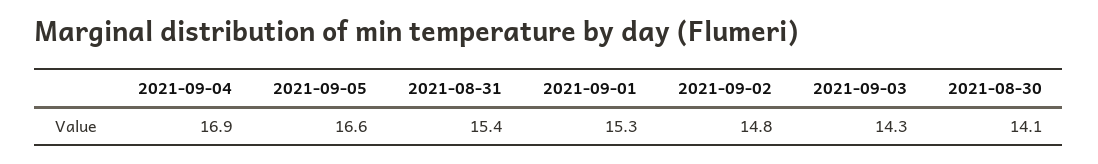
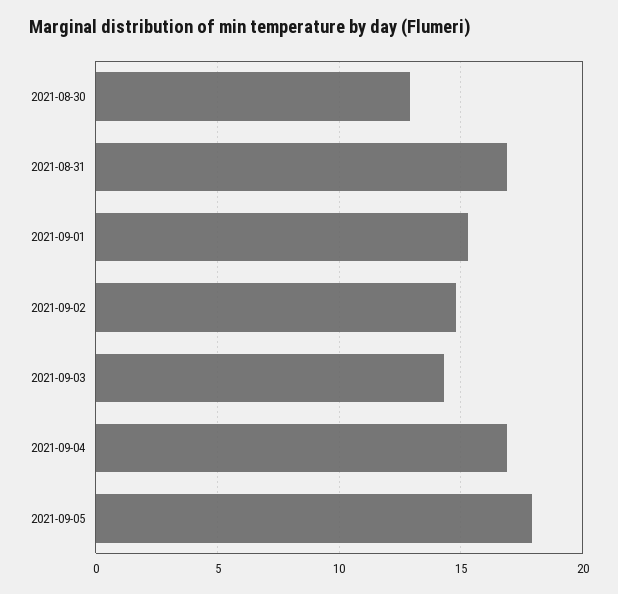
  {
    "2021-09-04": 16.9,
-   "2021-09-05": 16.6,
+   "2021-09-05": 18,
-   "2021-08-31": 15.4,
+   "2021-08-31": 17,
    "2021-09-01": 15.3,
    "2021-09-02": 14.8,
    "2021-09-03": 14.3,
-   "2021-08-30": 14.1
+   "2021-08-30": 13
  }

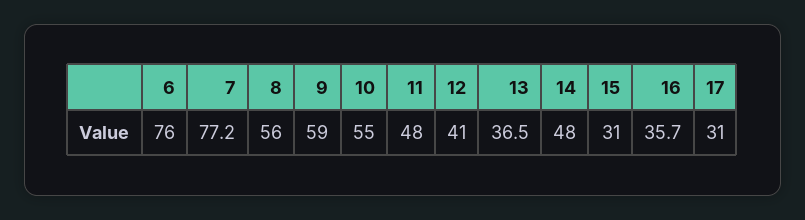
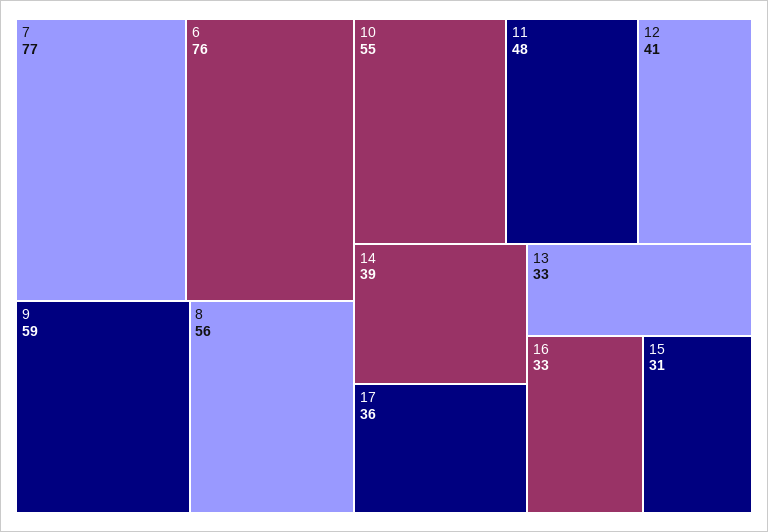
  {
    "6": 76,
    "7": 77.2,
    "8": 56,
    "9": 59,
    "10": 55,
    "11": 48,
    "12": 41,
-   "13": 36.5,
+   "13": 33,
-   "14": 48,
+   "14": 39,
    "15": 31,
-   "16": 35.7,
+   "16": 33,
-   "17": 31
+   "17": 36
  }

EXERCISE BRIEF
Write every entry out again exactly, dropping the pictures.

TASK RESPONSE
  {
    "2021-09-04": 16.9,
-   "2021-09-05": 16.6,
+   "2021-09-05": 18,
-   "2021-08-31": 15.4,
+   "2021-08-31": 17,
    "2021-09-01": 15.3,
    "2021-09-02": 14.8,
    "2021-09-03": 14.3,
-   "2021-08-30": 14.1
+   "2021-08-30": 13
  }

  {
    "6": 76,
    "7": 77.2,
    "8": 56,
    "9": 59,
    "10": 55,
    "11": 48,
    "12": 41,
-   "13": 36.5,
+   "13": 33,
-   "14": 48,
+   "14": 39,
    "15": 31,
-   "16": 35.7,
+   "16": 33,
-   "17": 31
+   "17": 36
  }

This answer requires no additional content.